Old Mutual CEO Iain Williamson said: “In recent years, investor trust and confidence in Africa has eroded, and decisive action is needed to rebuild and reposition it as a leading emerging-market destination. In SA, the ongoing energy crisis, logistical challenges across our ports and railways, and service delivery challenges remain key constraints to economic growth.

“While we have a collective responsibility — partnering across the private sector, public sector and civil society — our ability to successfully unlock Africa’s full potential requires policy certainty and stability.”

UK high street lender Lloyds Bank said most of foreign investment in SA went to the financial services sector, mining, transport, manufacturing and retail.
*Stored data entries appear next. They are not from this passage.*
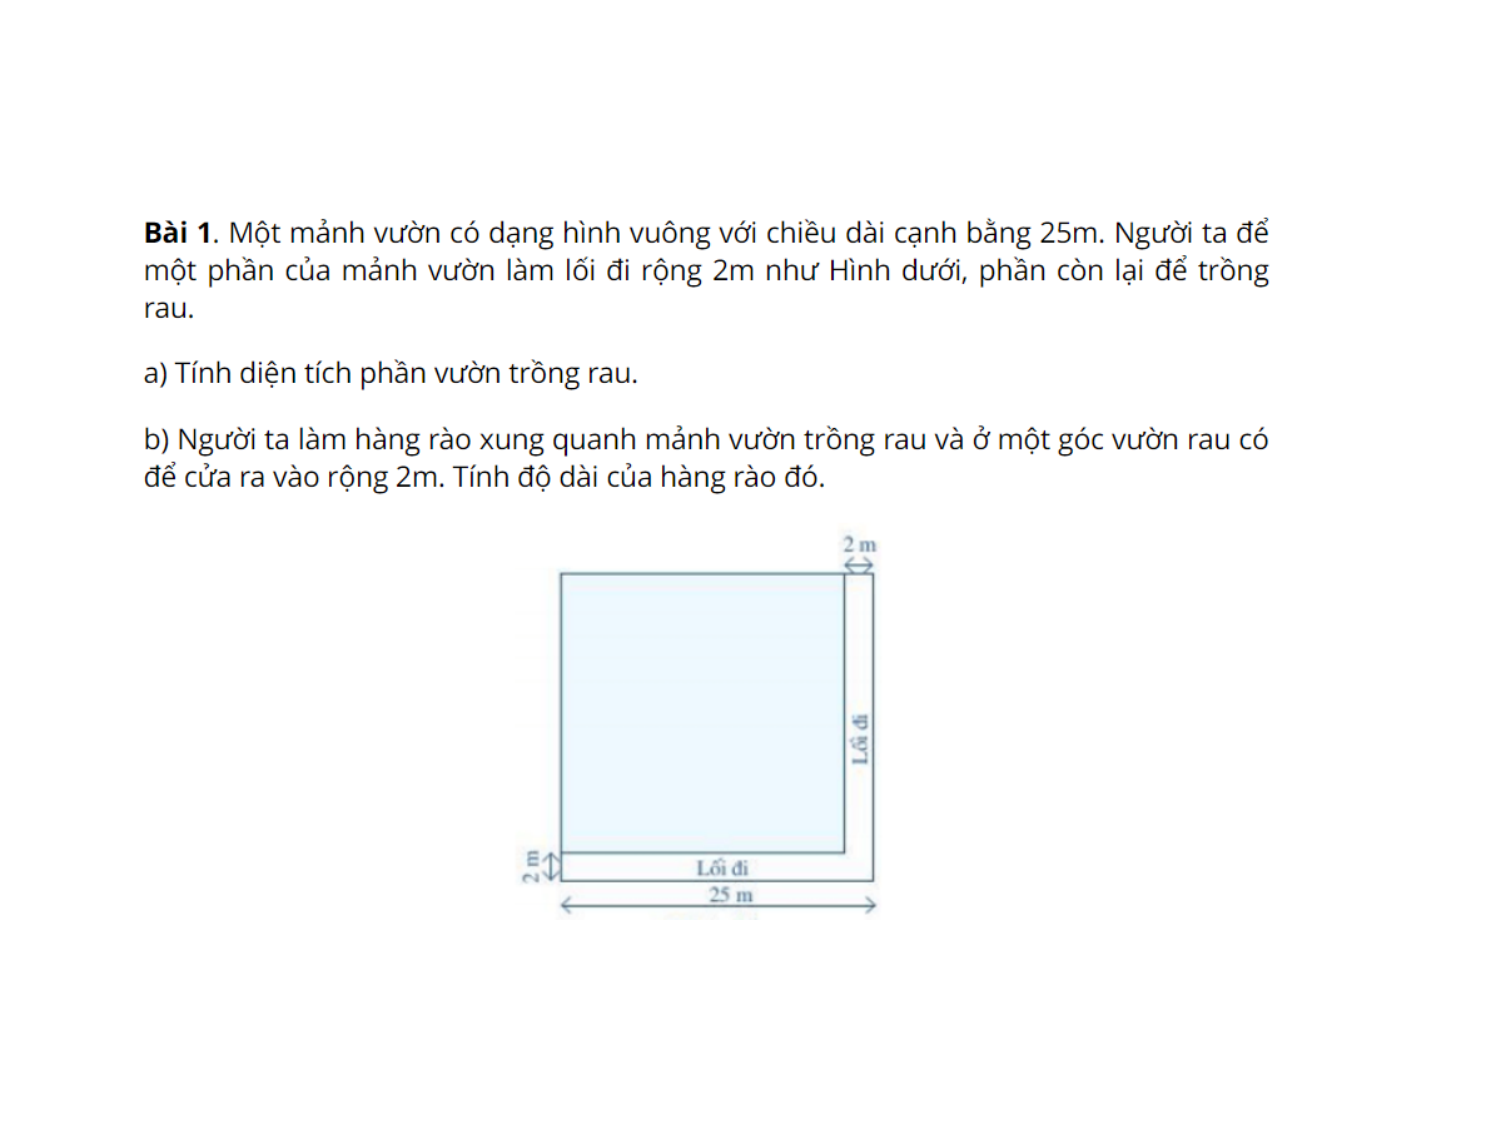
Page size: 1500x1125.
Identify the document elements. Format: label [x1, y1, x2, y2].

picture [104, 204, 1396, 920]
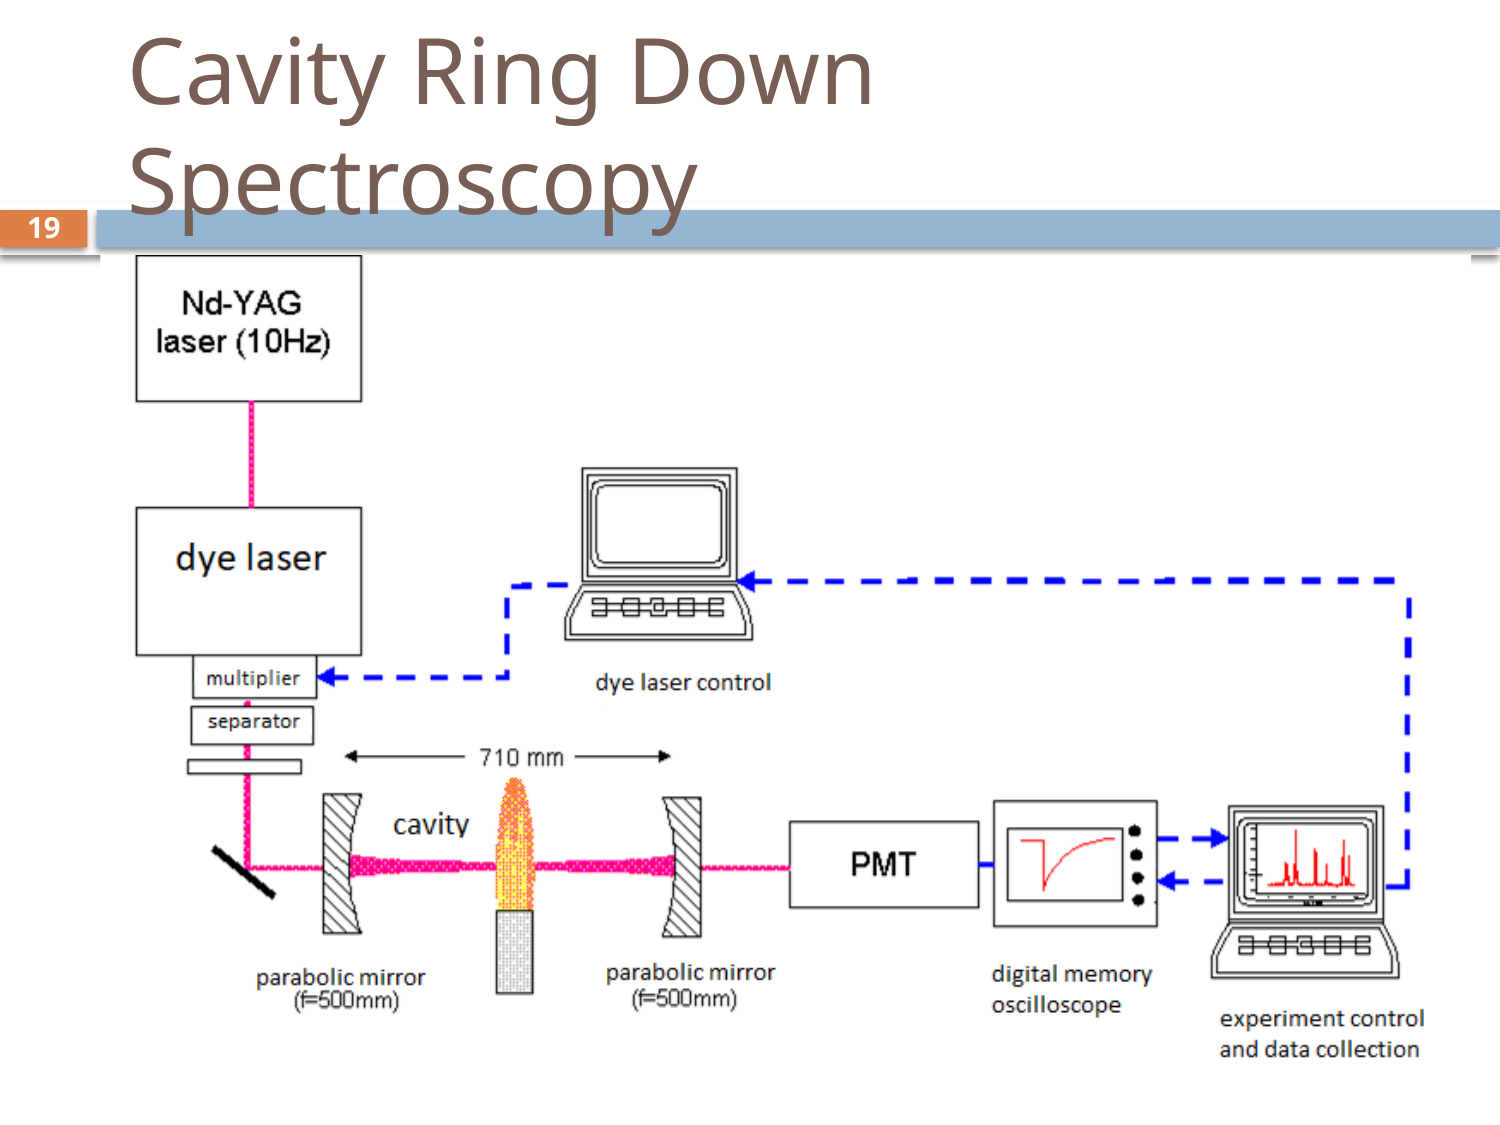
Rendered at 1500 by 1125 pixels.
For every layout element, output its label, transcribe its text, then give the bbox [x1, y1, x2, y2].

slide_number 19 [0, 208, 88, 249]
picture [100, 254, 1472, 1106]
title Cavity Ring Down Spectroscopy [112, 66, 1388, 179]
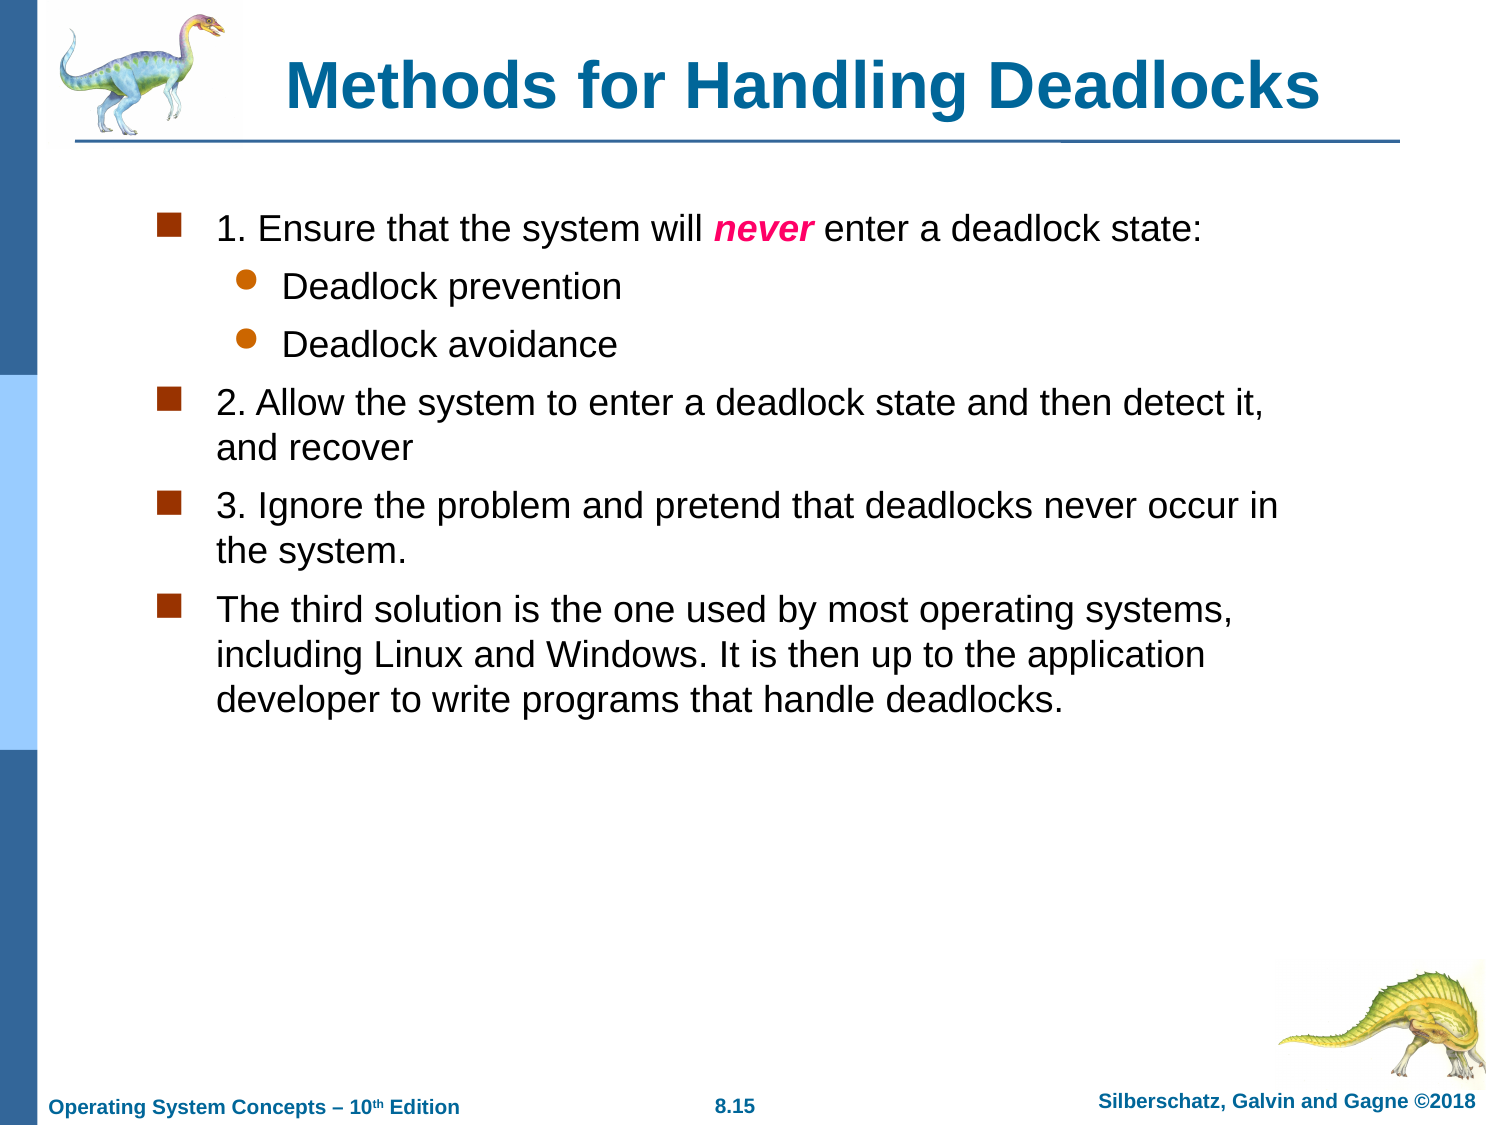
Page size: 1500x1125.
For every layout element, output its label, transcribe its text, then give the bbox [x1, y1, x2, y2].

picture [1275, 959, 1486, 1090]
list 1. Ensure that the system will never enter a deadlock state: Deadlock prevention Deadlock avoidance 2. Allow the system to enter a deadlock state and then detect it, and recover 3. Ignore the problem and pretend that deadlocks never occur in the system. The third solution is the one used by most operating systems, including Linux and Windows. It is then up to the application developer to write programs that handle deadlocks. [144, 196, 1323, 855]
picture [46, 0, 243, 149]
title Methods for Handling Deadlocks [182, 35, 1425, 130]
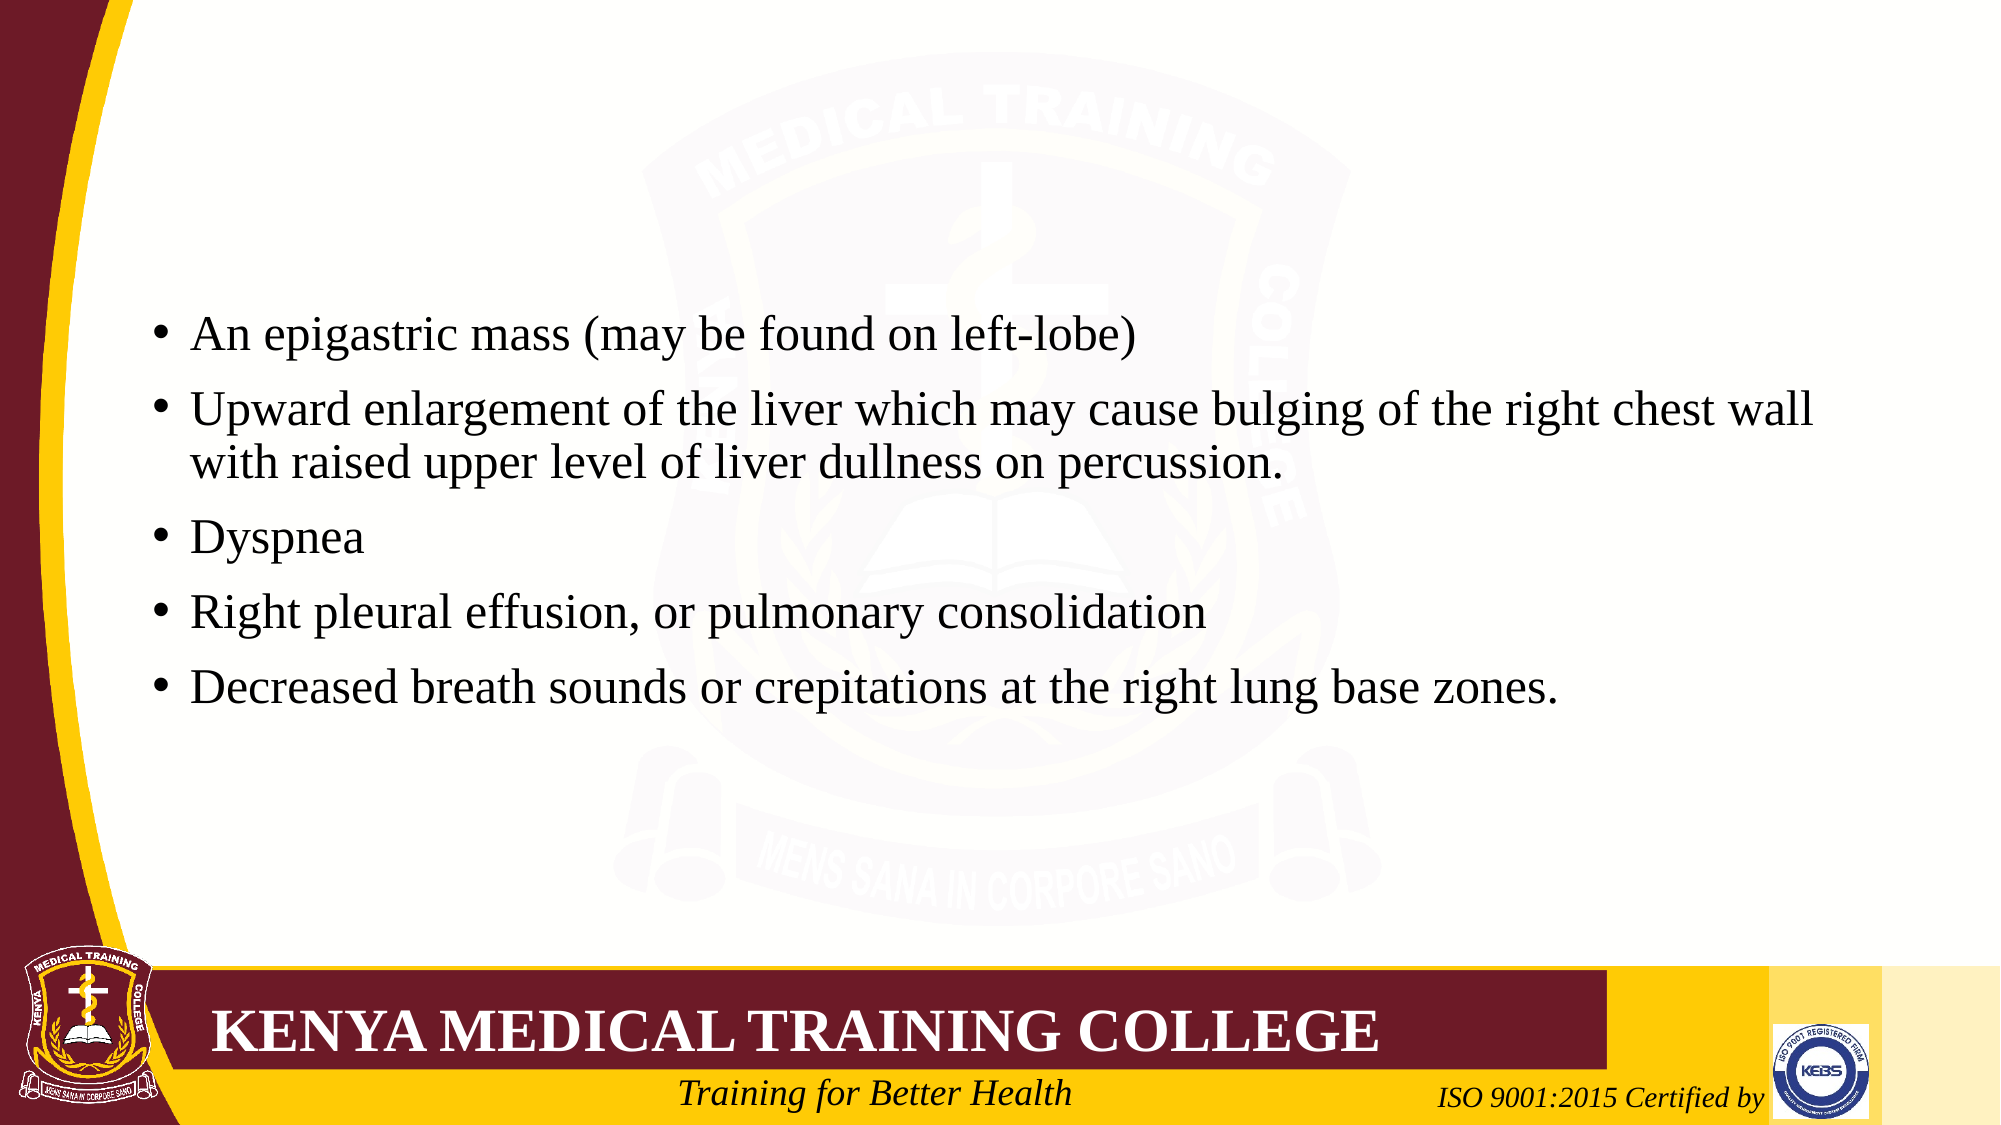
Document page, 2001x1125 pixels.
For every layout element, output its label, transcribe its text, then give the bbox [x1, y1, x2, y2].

picture [0, 0, 2000, 1125]
list An epigastric mass (may be found on left-lobe) Upward enlargement of the liver which may cause bulging of the right chest wall with raised upper level of liver dullness on percussion. Dyspnea Right pleural effusion, or pulmonary consolidation Decreased breath sounds or crepitations at the right lung base zones. [137, 299, 1863, 1014]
The bank said a lot of factors still made SA an attractive investment destination, such as abundant natural resources, a transparent legal system and growing consumer market.

“Despite its attractive features, SA also faces several challenges that could deter [foreign direct investment], including widespread corruption, inefficient bureaucracy, labour unrest and a shortage of skilled workers in certain sectors, such as engineering and IT,” said Lloyds.

“Moreover, persistent load-shedding poses a significant challenge to investment. In 2022, the country endured over 200 days of load-shedding, a trend that continued almost daily into 2023. Unreliable power access severely hampers economic growth and remains a primary worry for investors.”

SA ranked 59 among the 132 economies on the global innovation index 2023 and 111 out of 184 countries on the 2023 index of economic freedom. The country scored 43/100 in the latest corruption perception index and 72 out of 180 countries.

Manuel said SA has yet to exorcise the demons of state capture and the effects of this period continue to be felt.

“While there has been an effort to restore the institutions and rebuild the economy, more work is necessary to eradicate corruption completely and regain institutional strength.

Pragmatic approach

“Against this backdrop, it is crucial that regulators adopt a pragmatic approach, striking a balance between fiscal requirements and providing clear regulations and long-term regulatory certainty,” said Manuel.

Old Mutual said in the annual report that high inflation and interest rates and an ongoing confidence crisis continue to affect consumers. However, this was alleviated by recovering employment rates after the pandemic and the July 2021 unrest, with 2.2-million jobs having been created in 2022 and 2023.

The group expects inflation to ease to 4.5% in April, opening the door to interest rate cuts.

“The current repo rate is restrictive, slowing demand and placing downward pressure on prices.

“Credit growth slowed to 4.9% year on year by December, largely because of lower demand from corporate borrowers. Lower inflation and interest rates, along with the ongoing recovery in employment, should ease demand on consumers in 2024,” it said.

“The recent increase in effective personal income tax will burden higher-income groups more than lower- to middle-income groups ... The rand is weaker than fundamentals suggest, likely pricing in more risk than needed.”